- [Exercise instructions]: Copy out, from the entries below, each line that holds the string "comandante".

Collected data
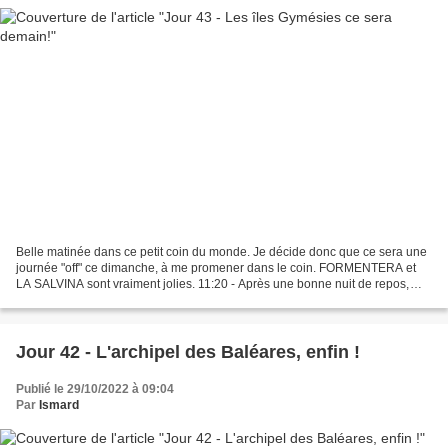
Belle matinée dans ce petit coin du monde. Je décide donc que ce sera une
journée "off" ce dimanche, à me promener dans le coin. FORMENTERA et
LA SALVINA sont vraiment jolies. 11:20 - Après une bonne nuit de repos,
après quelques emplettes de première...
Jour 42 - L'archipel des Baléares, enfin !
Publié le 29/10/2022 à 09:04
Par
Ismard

---

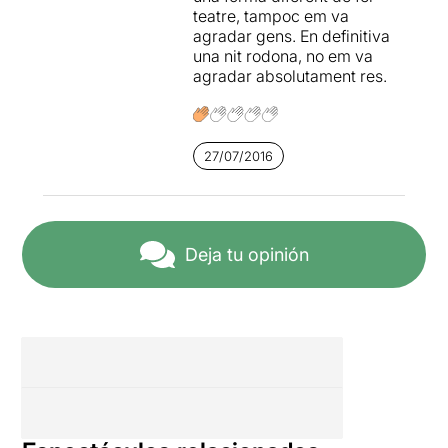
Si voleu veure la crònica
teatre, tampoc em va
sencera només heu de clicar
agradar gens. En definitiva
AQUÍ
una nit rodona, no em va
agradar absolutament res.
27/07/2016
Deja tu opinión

--

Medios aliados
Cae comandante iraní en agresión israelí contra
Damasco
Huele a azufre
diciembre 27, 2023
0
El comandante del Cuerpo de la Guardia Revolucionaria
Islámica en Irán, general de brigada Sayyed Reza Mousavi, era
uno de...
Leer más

- [Your solution]:
Cae comandante iraní en agresión israelí contra
El comandante del Cuerpo de la Guardia Revolucionaria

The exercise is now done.